Render the lines of the material as a JSON list of strings, one string per line and with blank lines omitted, beginning with the line that contains "line at (34, 73): dashed -> solid" and continuing through the end of the material.

(Data items)
--- Begin ---
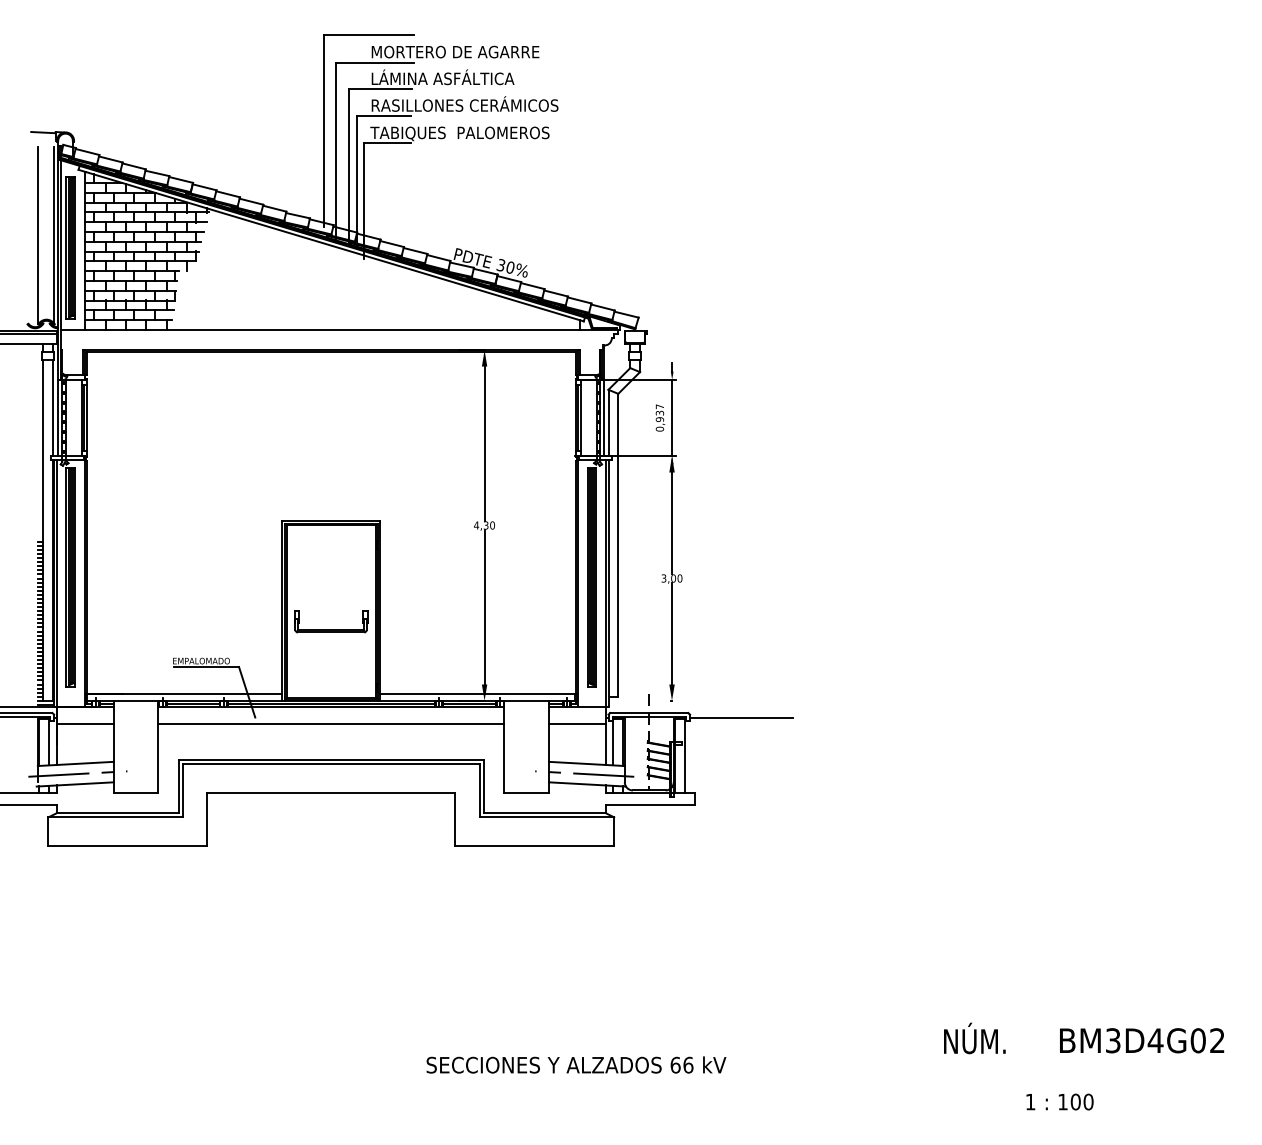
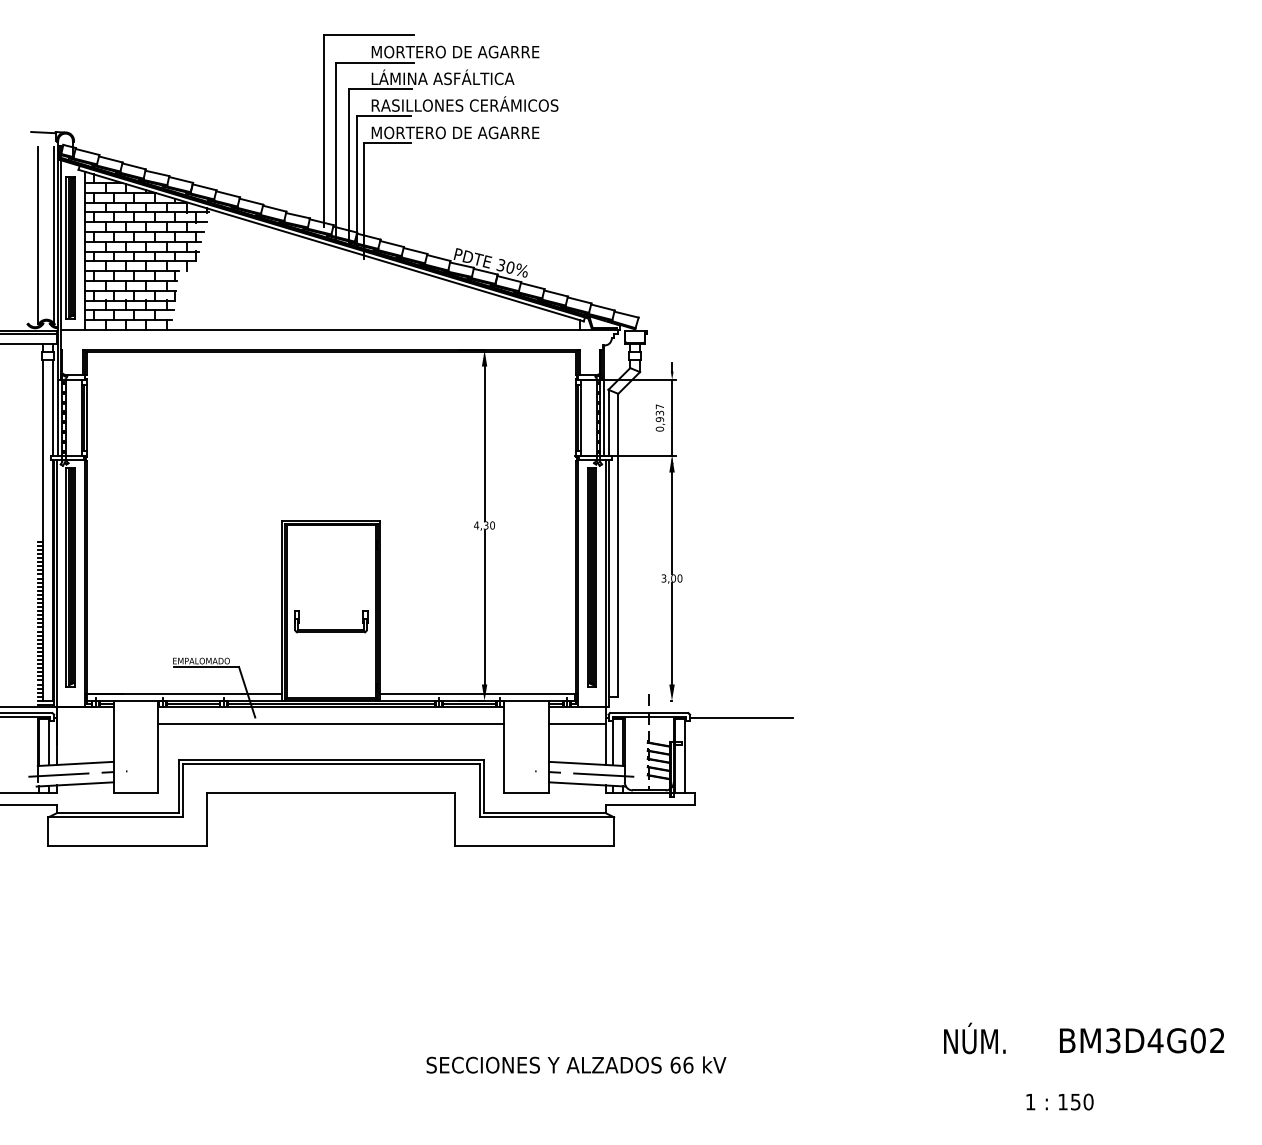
text at (459, 133): TABIQUES  PALOMEROS -> MORTERO DE AGARRE
line at (84, 723): present -> none
text at (1075, 1101): 100 -> 150
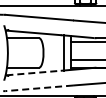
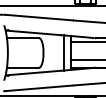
line at (34, 73): dashed -> solid
line at (39, 88): dashed -> solid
--- End ---
> TASK RESULT:
[
  "line at (34, 73): dashed -> solid",
  "line at (39, 88): dashed -> solid"
]